== ENTRIES PROVIDED

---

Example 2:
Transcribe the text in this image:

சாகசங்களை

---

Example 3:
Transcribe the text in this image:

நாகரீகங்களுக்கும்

====

Would you write out all of the data exactly as given?

---

Example 2:
Transcribe the text in this image:

சாகசங்களை

---

Example 3:
Transcribe the text in this image:

நாகரீகங்களுக்கும்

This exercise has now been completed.